May 2016: Am I contributing to the Zika pandemic?

Since returning to Brazil last week, mosquitoes have bitten me at least a dozen times, and with each bite I wonder: Could this be the one with Zika, a fast-spreading virus that is strongly suspected of causing brain damage to unborn babies and has spurred some health experts to call for the cancellation of the 2016 Rio Olympics?

It wouldn’t be so bad for me personally to catch Zika, which has been officially labeled as a pandemic since late January. At worst, I’ll feel mild flu-like symptoms for a few days. More concerning is if I catch Zika, then return to the U.S. and get bitten by another mosquito, which then transmits Zika to other people and mosquitoes and pregnant moms.

That’s basically the argument for why the Olympics and Paralympic Games “must be postponed, moved, or both, as a precautionary concession,” according to medical professor Amir Attaran of the University of Ottawa. He wrote last week for the Harvard Public Health Review:

But for the Games, would anyone recommend sending an extra half a million visitors into Brazil right now? Of course not: mass migration into the heart of an outbreak is a public health no-brainer. And given the choice between accelerating a dangerous new disease or not—for it is impossible that Games will slow Zika down—the answer should be a no-brainer for the Olympic organizers too. Putting sentimentality aside, clearly the Rio 2016 Games must not proceed.

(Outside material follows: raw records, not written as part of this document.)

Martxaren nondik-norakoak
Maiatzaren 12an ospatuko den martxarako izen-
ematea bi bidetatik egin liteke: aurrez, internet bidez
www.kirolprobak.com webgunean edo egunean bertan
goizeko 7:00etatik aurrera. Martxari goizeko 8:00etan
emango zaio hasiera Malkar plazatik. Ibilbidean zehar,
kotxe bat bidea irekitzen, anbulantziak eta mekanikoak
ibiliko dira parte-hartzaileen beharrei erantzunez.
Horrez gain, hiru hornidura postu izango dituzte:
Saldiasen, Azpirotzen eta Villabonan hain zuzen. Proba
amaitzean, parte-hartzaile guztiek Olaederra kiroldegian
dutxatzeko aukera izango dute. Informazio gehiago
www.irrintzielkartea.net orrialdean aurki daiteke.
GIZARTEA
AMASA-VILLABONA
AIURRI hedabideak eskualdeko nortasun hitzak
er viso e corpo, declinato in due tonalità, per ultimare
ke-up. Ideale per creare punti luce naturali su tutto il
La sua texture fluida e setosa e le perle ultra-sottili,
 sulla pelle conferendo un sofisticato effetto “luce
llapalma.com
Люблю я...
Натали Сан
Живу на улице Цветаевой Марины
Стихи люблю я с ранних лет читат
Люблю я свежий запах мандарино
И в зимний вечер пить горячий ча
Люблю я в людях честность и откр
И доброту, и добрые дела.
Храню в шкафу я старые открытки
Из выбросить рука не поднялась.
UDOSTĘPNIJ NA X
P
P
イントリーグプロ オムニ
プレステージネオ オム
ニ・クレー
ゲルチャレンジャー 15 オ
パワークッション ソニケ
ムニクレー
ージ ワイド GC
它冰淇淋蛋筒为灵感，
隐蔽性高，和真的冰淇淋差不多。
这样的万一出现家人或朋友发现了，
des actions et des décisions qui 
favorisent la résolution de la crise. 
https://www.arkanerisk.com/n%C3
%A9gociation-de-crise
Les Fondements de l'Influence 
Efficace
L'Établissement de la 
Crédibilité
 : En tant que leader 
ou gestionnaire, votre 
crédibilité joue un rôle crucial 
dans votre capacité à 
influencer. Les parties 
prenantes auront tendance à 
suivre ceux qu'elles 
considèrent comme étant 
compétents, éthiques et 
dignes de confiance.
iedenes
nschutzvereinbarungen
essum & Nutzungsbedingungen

I disagree with that, but I do think extra precautions should be taken. A headline in VICE summed up the situation: “The Olympics Won’t Be Cancelled Over Zika, So Keep It in Your Pants and Use Bug Spray.” (Zika can also be passed sexually.)

With 26,000 suspected Zika cases in the state of Rio de Janeiro, this is the worst-hit of any state in Brazil. The Zika incidence rate here is the fourth worst nationally, at 157 per 100,000. For context, I’m about 833 times more likely of catching Zika than winning the lottery. (Not that I play the lottery, though I am gambling a bit with Zika.)

Brazil is anticipating up to 500,000 foreigners to visit for the Games, so we might expect 785 of them (5 x 157) to catch Zika and bring it home. Of course, the math isn’t quite so simple: Foreign tourists are more likely than the average person to stay in air-conditioned hotels and other buildings closed off to mosquitoes. Time is another factor: Someone in Rio for a few days will have less chance of contracting Zika than someone like me who is here for three months.

I’ve already reported a few stories on Zika: about Brazilians’ refusal to install simple window screens to block mosquitoes, about the Venezuelan government’s refusal to recognize the problem, about a Rio medical researcher’s search for a cure to the virus. Now I’m hoping that I don’t become part of the story.